In the beginning of 2021 we started an exciting research journey when we received research funding from the Norwegian Research Council in the “BIA” grant scheme. And now this project is coming to an end. We’re very grateful for this opportunity. Let’s reflect on what we accomplished in the last 1,5 years.
The main theme of the BIA project is to understand the knowledge graph, which we divided into three different subprojects with collaboration:
- Domain-specific word embeddings
- Embeddings evaluation framework
- Knowledge graph building
Domain-specific word embeddings
Domain adaptation of embedding models is a proven technique for domains that have insufficient data to train an effective model from scratch. Chemistry is one such domain, where scientific jargon and overloaded terminology inhibit the performance of a general language model. In the past year, we have experimented with spherical embeddings, latent semantic imputation (LSI) and Cross-domain knowledge discovery with NLP (collaboration with CEA Saclay).
We published several research paper about each project:
- “Domain-adaptation of spherical embeddings” (November 2021)
- “Leveraging knowledge graphs to update scientific word embeddings using latent semantic imputation” (November 2022) (video)
- “Searching for carriers of the diffuse interstellar bands across disciplines, using Natural Language Processing” (November 2022)
Embeddings evaluation framework
This ongoing project aims to develop a suite of transferable intrinsic and extrinsic tasks for domain-specific word-embedding evaluations which can be applied to chemistry-specific evaluations. We combine the ideas of an extrinsic test suite, VecEval, and an intrinsic test suite, LDT toolkit, to design an automated pipeline for evaluating embeddings using various intrinsic and extrinsic evaluation tasks. Our current progress includes implementations of semantic partitioning as one of the intrinsic tasks, and named-entity-recognition (NER) and document classification as part of the extrinsic tasks.
Knowledge graph building
To identify novel applications for existing compounds from millions of research papers, it is crucial to build a knowledge graph that helps navigate these publications. To do so, we collaborate (1) with the CORE research group at the Open University (OU) to determine the types of citations used in the literature; and (2) with the KnowLab at the University Colleges of London (UCL) to understand how to enrich a human-annotated ontology with word embeddings.
Published research paper:
- “ACT2: A multi-disciplinary semi-structured dataset for importance and purpose classification of citations” (June 2022)
Moreover, there will be another paper published in December 2022 – “Be aware of semantic `misuse’: benchmarking distributed representations for triple classification in Chemistry”. You can check our scientific publications on iris.ai/publications/.
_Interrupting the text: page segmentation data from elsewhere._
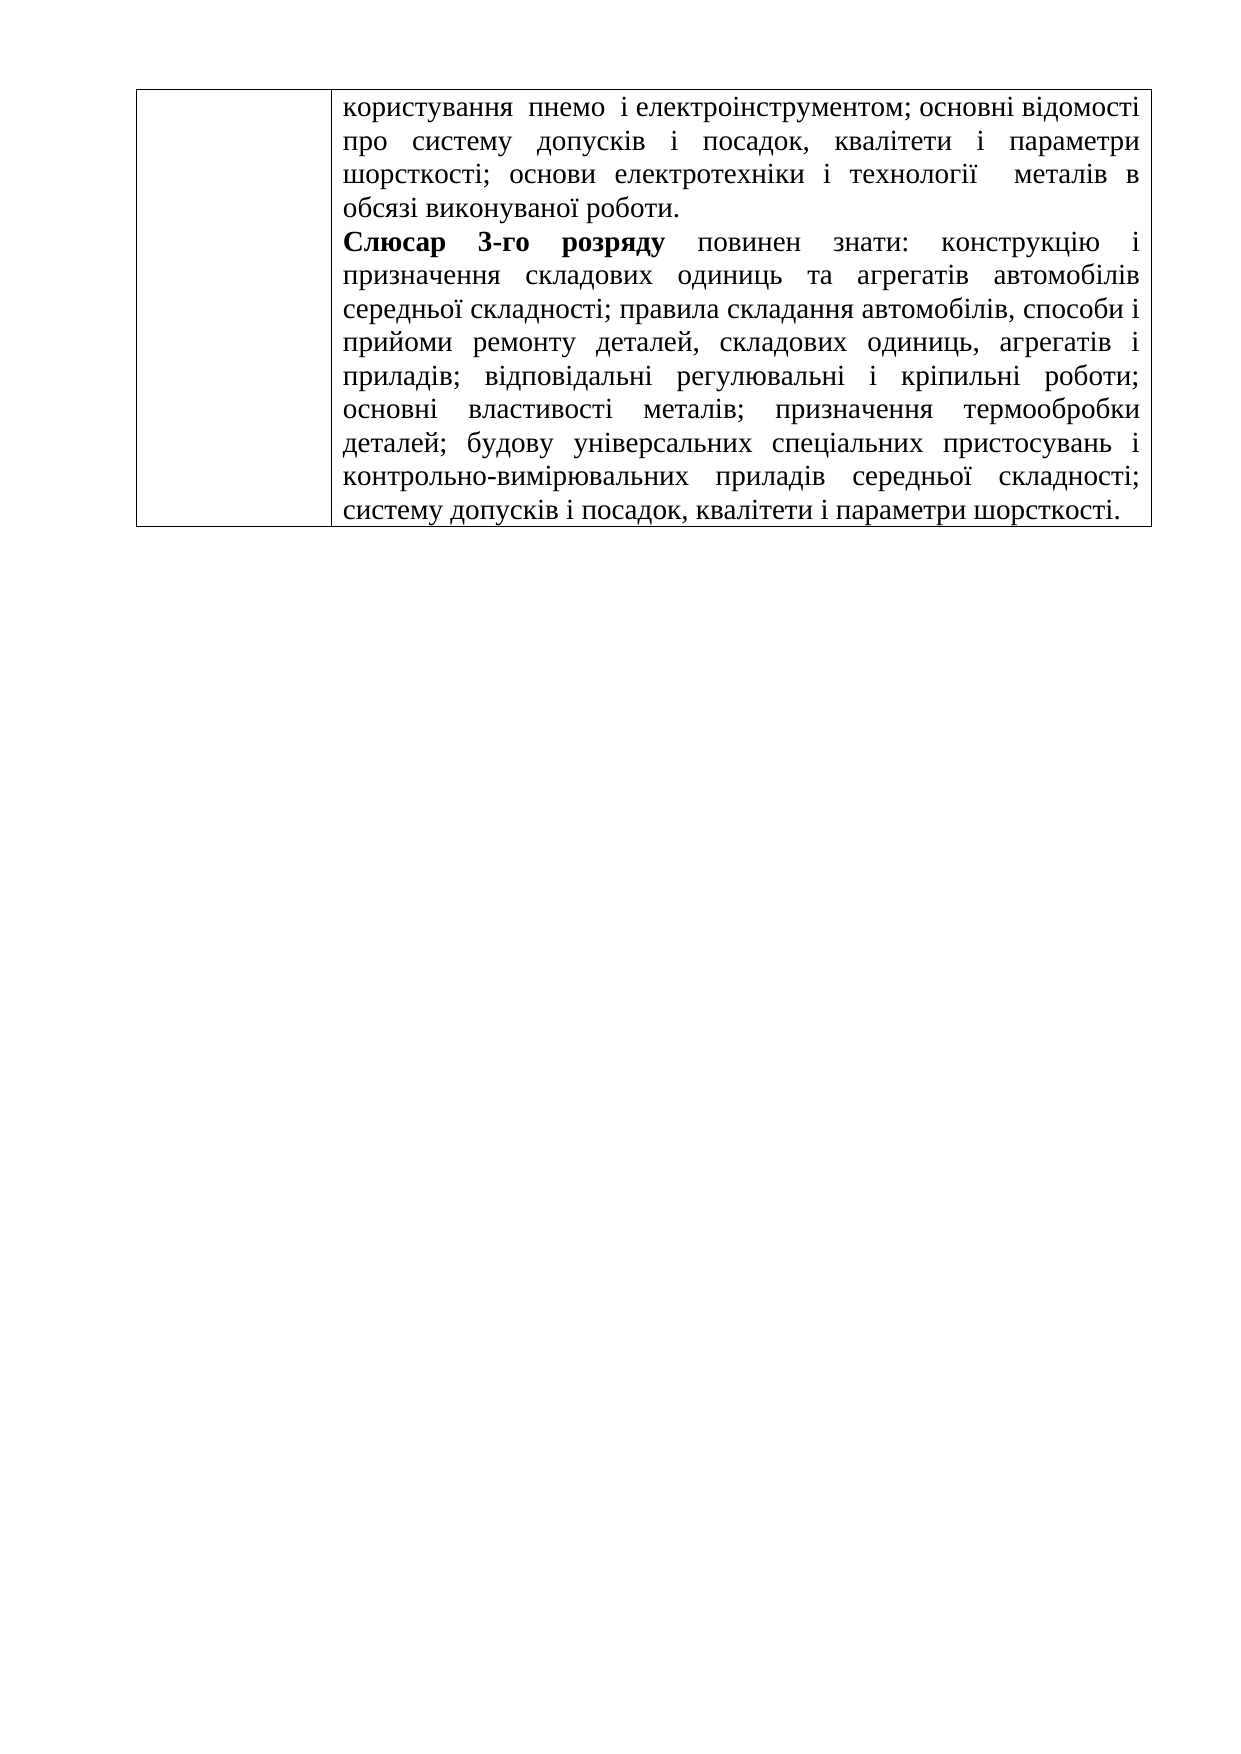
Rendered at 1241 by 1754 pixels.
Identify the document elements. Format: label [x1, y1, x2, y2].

table_cell [332, 90, 1151, 526]
table_cell [137, 90, 331, 526]
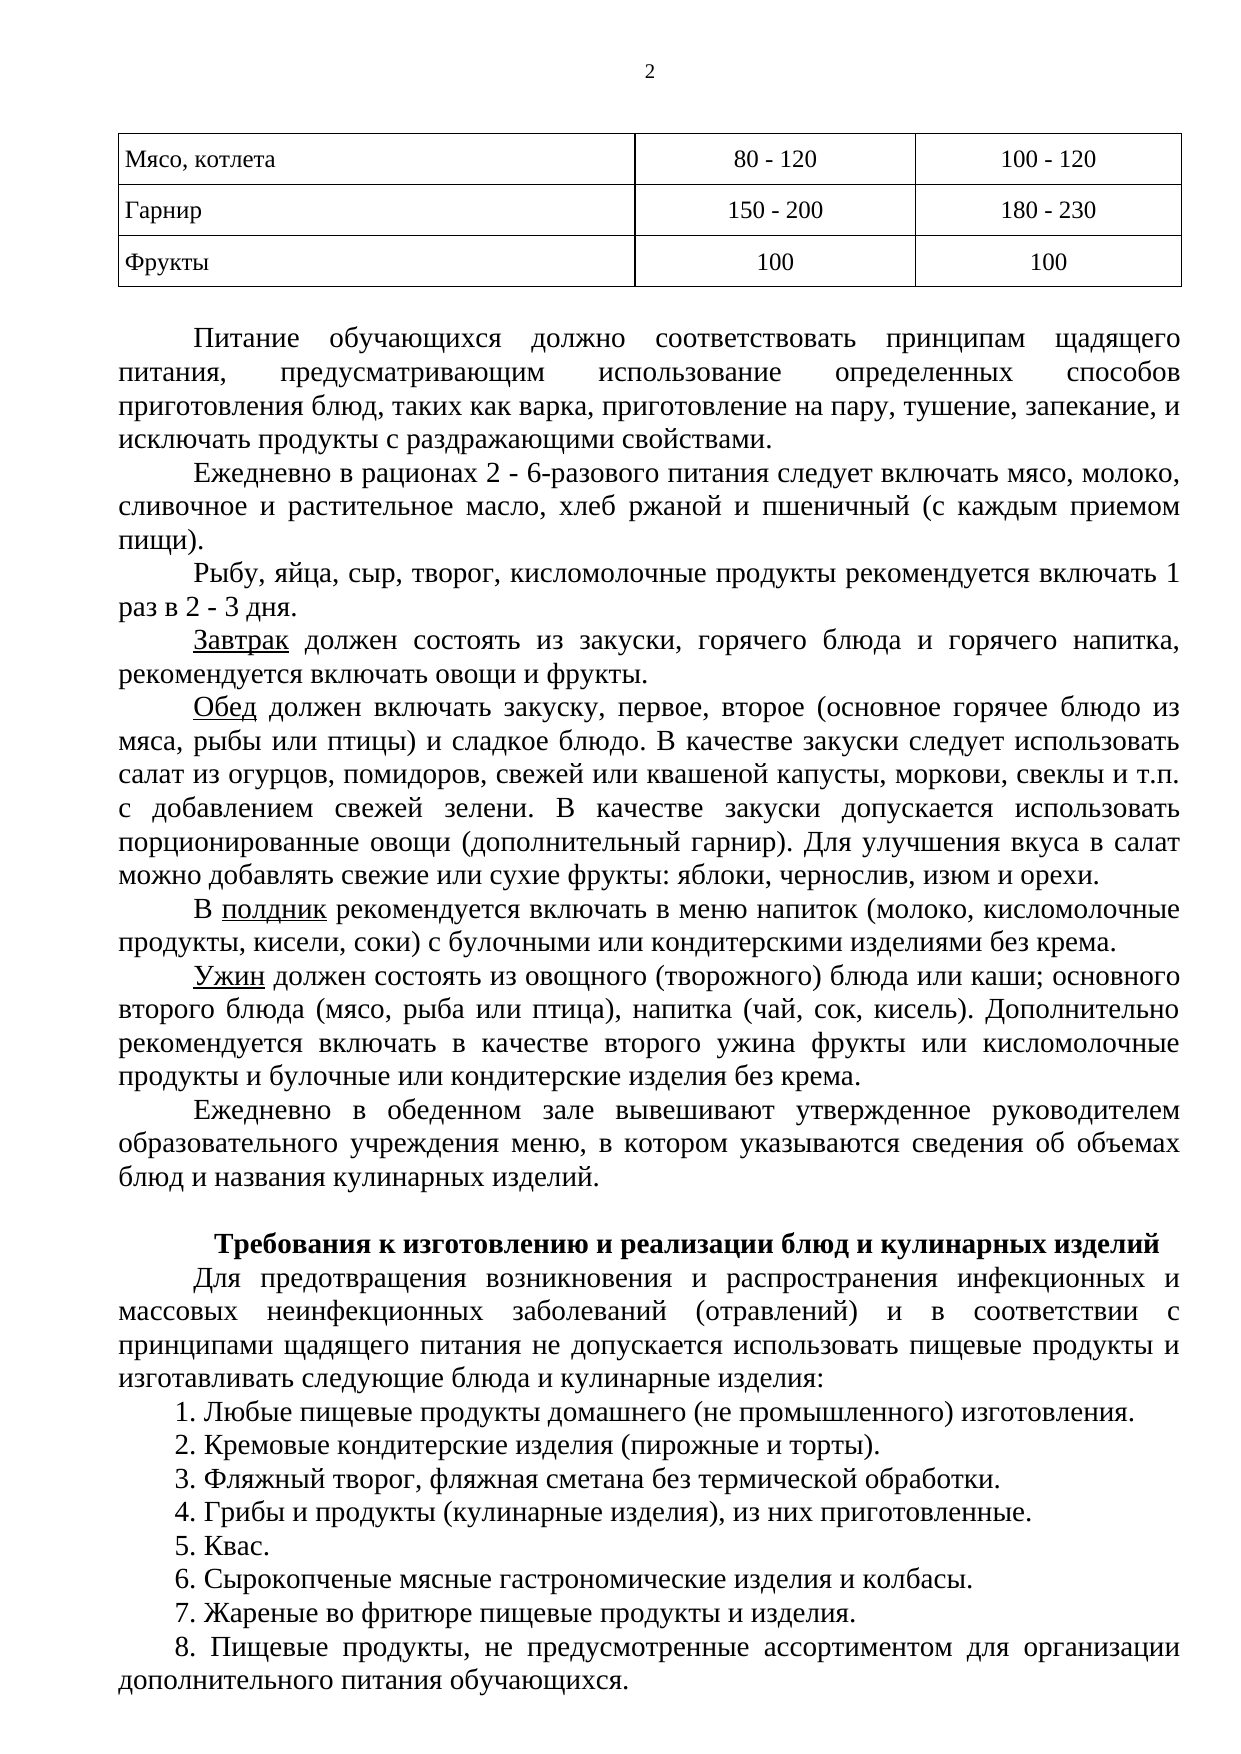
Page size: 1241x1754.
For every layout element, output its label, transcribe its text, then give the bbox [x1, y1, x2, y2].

“I enjoyed seeing how other research groups operate and bringing in their expertise. It can be quite stimulating and we can get inspiration from different projects. And these collaborations also created opportunities – some of them did turn into research papers and some were extended into new projects. So in general I think it’s great that we maintain those research collaborations with the research groups outside of Iris because collaborations are the key to cross-domain research and stimulations of new ideas.” says Ronin Wu, AI Research Lead and Head of Research Collaborations at Iris.ai.
We’re extremely grateful for this opportunity and excited for upcoming ones.